Этой жизни дней через десять был неожиданно положен конец. Пришла телеграмма от министра внутренних дел Плеве, только что сменившего убитого революционерами Сипягина, вызывающая папа срочно в Петербург.
Не только мы, дети, но и наши родители настолько сроднились с Ковной, так был чужд какого-нибудь карьеризма мой отец, что все мы голову ломали над тем, что мог бы значить подобный вызов, не представляя себе, что речь шла о новом назначении. Грустно простились мы с папа и остались одни в Эльстере, теряясь в догадках и надеясь вскоре увидать отца снова с нами. Отъезд папа был особенно грустен из-за прекращения столь удачно начавшегося лечения.
Дня через три все выяснилось получением телеграммы от папа с сообщением, что он назначен губернатором в Гродну. В той же телеграмме папа сообщал, что едет прямо в Гродну и в Эльстер больше не вернется.
Узнав все это, я горько расплакалась: не жить больше в Ковне, которую, когда я там была, я особенно не ценила и не любила, показалось мне вдруг ужасным, и я слышать ничего не хотела ни о Гродне, ни о новых учителях.
Кончив курс лечения и пробыв еще в Эльстере срок, назначенный Бехлером, мы вернулись в августе в Колноберже.

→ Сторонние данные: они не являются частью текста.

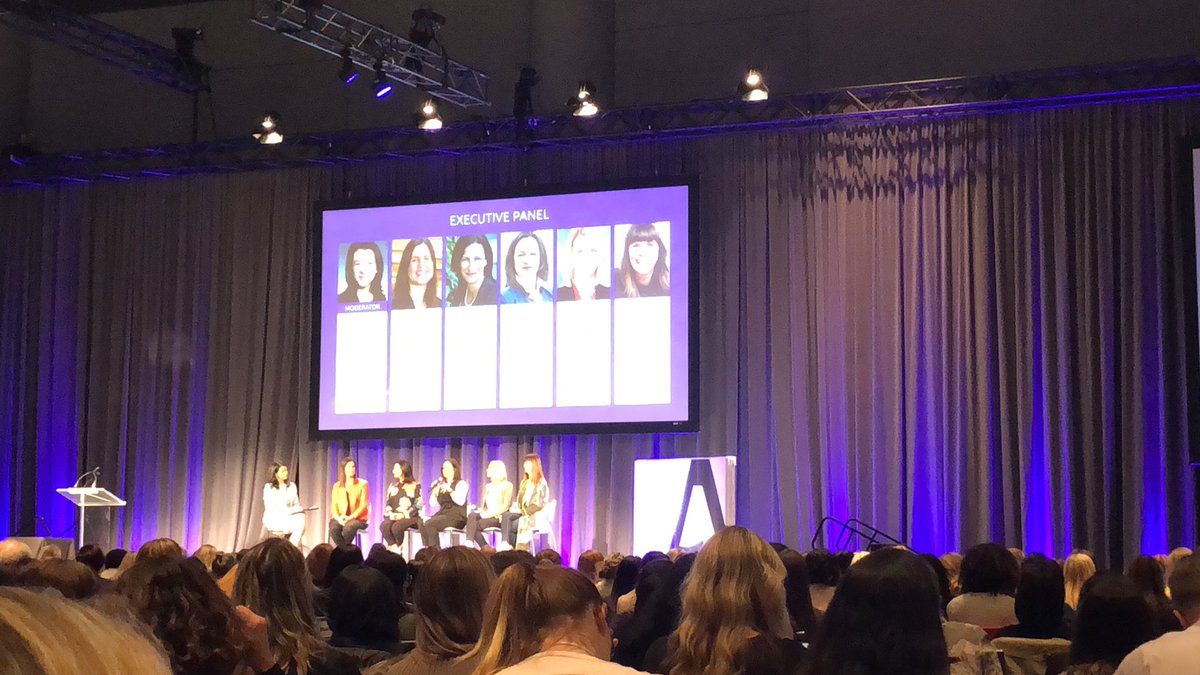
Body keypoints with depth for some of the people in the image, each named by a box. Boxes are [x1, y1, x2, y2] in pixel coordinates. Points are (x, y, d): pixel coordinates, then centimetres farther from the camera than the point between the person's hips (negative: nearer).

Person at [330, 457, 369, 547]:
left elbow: (364, 505, -2)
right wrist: (338, 518, -14)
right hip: (341, 519, 2)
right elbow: (334, 505, 7)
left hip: (358, 519, -2)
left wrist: (350, 517, -16)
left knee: (348, 527, -37)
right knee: (333, 527, -33)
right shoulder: (337, 486, 15)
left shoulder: (362, 484, 6)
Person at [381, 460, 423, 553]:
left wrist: (403, 515, -16)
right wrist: (390, 514, -5)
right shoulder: (393, 486, 20)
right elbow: (388, 504, 17)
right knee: (383, 526, -30)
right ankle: (394, 548, -21)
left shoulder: (415, 485, 3)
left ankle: (398, 547, -9)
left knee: (396, 527, -35)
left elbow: (417, 505, -5)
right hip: (394, 517, 4)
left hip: (409, 517, -4)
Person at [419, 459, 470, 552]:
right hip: (442, 513, 6)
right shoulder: (440, 484, 21)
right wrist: (434, 492, -2)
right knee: (422, 524, -23)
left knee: (429, 524, -29)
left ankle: (436, 551, -25)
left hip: (457, 517, -6)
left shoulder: (461, 484, 2)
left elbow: (461, 501, -16)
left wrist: (450, 490, -25)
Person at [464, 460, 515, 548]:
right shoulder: (487, 486, 23)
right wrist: (481, 511, -8)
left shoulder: (507, 485, 3)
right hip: (487, 515, 6)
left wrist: (490, 514, -19)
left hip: (499, 517, -6)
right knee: (471, 515, -28)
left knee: (476, 525, -30)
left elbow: (506, 506, -8)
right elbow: (483, 506, 17)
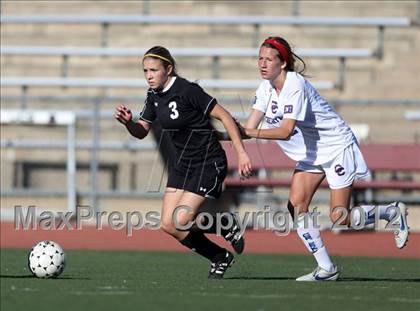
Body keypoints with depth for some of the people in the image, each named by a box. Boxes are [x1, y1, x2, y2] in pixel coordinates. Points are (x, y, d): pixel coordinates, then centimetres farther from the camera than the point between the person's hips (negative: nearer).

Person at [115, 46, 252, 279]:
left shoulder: (187, 91, -20)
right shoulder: (154, 96, 3)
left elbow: (225, 117, -17)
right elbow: (141, 132, 10)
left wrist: (241, 153, -19)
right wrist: (128, 122, -13)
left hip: (208, 162, -8)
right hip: (182, 161, 8)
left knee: (180, 222, -17)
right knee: (167, 224, 1)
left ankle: (227, 225, 11)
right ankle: (220, 258, 18)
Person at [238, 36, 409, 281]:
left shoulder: (295, 85, -27)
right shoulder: (266, 88, -2)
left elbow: (286, 131, -35)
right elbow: (250, 128, -7)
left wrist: (249, 132, -38)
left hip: (337, 147, -8)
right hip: (310, 154, 8)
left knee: (340, 219, -9)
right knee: (296, 207, -9)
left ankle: (393, 212, 17)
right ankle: (326, 269, 0)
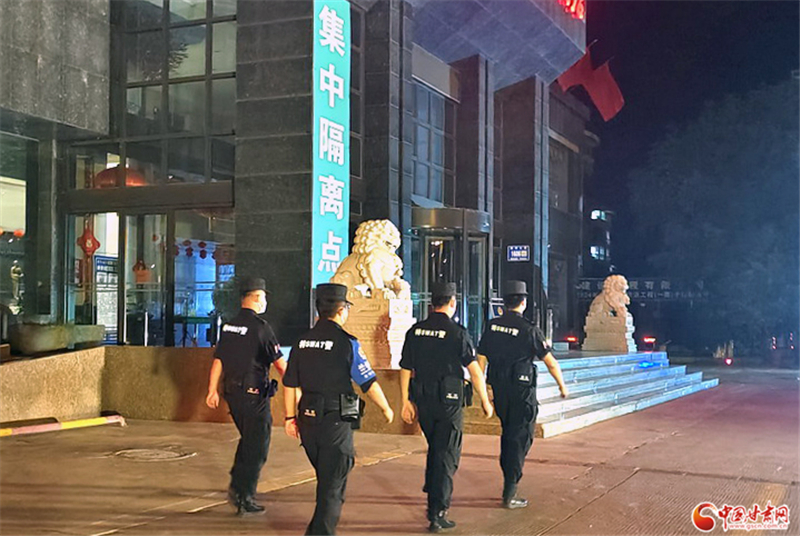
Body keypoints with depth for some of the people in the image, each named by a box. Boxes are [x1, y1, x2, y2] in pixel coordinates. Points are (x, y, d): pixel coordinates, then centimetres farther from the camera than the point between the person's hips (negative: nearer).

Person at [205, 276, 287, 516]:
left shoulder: (229, 326, 7)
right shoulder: (260, 326, -14)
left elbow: (218, 360, 11)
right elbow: (279, 361, -10)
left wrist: (212, 390, 18)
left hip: (233, 393, 7)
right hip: (254, 394, -7)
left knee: (248, 440, 24)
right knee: (257, 448, 2)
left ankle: (236, 486, 22)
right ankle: (244, 498, 5)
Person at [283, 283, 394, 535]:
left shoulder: (303, 341, 4)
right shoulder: (346, 343, -12)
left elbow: (290, 384, 8)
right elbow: (369, 383, -7)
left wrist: (290, 417, 16)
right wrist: (386, 409, 8)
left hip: (307, 420, 6)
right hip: (336, 421, -6)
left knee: (326, 478, 22)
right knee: (333, 484, 5)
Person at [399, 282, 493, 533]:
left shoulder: (415, 331, 3)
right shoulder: (457, 332, -12)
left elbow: (405, 369, 7)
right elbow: (475, 370, -11)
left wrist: (406, 402, 15)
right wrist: (485, 401, 0)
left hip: (423, 402, 5)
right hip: (449, 401, -5)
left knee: (434, 449, 25)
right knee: (446, 456, 2)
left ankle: (433, 500, 34)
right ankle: (437, 514, 1)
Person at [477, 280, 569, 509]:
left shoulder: (492, 326, 2)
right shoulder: (528, 329, -13)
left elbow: (480, 359, 5)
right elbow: (551, 363, -8)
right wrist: (562, 386, 8)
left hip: (499, 390, 5)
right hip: (522, 389, -5)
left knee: (507, 434, 22)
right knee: (520, 439, 1)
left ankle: (509, 479, 33)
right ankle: (509, 494, 1)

От папа из Гродны получались довольные письма. С грустью простившись со своими сослуживцами в Ковне и утешаясь мыслью, что многих он будет видеть в Колноберже во время отпусков, он бодро приступил к новой работе. Письма его дышали энергией, были полны интереса к новому делу, и, к счастью, ему очень понравились его ближайшие сотрудники и подчиненные.
Предводителем дворянства был П. В. Веревкин3, друг юности папа, что ему было особенно приятно. Сошелся он во взглядах и с вице-губернатором Лишиным4 и был очень доволен работой своего правителя канцелярии, князя А. В. Оболенского5, и своими чиновниками особых поручений, между которыми особенно выделял Вейса и о котором в каждом почти письме говорил, что редко приходится встречать человека столь глубоко порядочного и с такой чистой душой.
Мама съездила в Гродну на несколько дней: распределить комнаты, дать указания для устройства дома – и вернулась в Колноберже в полном восторге от нового места жительства.
Папа приезжал провести свой отпуск, очень короткий в этот год, в Колноберже и все время, проведенное там, посвятил хозяйству.
Помню, как один из наших соседей, глядя издали с мама на моего отца, который оживленно обсуждал с Штраухманом какие-то хозяйственные вопросы, сказал:
– Петр Аркадьевич, не губернаторское это дело!
На это папа весело отозвался:
– Не губернаторское, а помещичье, – значит, важное и нужное.
Осенью мы все переехали в Гродну. Папа встретил нас в губернаторской форме, окруженный незнакомыми чиновниками.
Проезжая по улицам тихой Гродны, я почувствовала, что мне нравится этот город, а когда я попала в губернаторский дом и увидела окружающие его сады, мое предубеждение против Гродны совсем пропало.
И действительно, трудно представить себе что-нибудь лучше этого старого замка короля польского, Станислава Понятовского, отведенного губернатору. В одном нашем помещении шли анфиладой десять комнат, так что бывший до моего отца губернатором князь Урусов ездил по ним на велосипеде. И что за комнаты! Не очень высокие, глубокие, уютные комнаты большого старинного помещичьего дома, с массою коридорчиков, каких-то углов и закоулков. Кроме нашего помещения находились в этом дворце еще губернское присутствие, губернская типография и много квартир чиновников. В общей сложности в сад выходило шестьдесят окон в один ряд. Под той же крышей был и городской театр, устроенный в бывшей королевской конюшне и соединенный дверью с нашим помещением.
У папа, как губернатора, была там своя ложа, и Казимир приносил нам, когда мы бывали в театре, чай, который мы пили в аванложе.
Сад наш был окружен тремя другими садами: городским, князя Чарторийского и еще каким-то. Князь Чарторийский, элегантный поляк с манерами и французским языком доброго старого времени, часто бывал у нас. Часто, запросто, бывали у нас и некоторые из чиновников папа и их жены, так что, хотя не было уже семейно-патриархальных ковенских вечеров, все же это не была еще жизнь последующих лет, когда у папа почти не оставалось времени для семьи.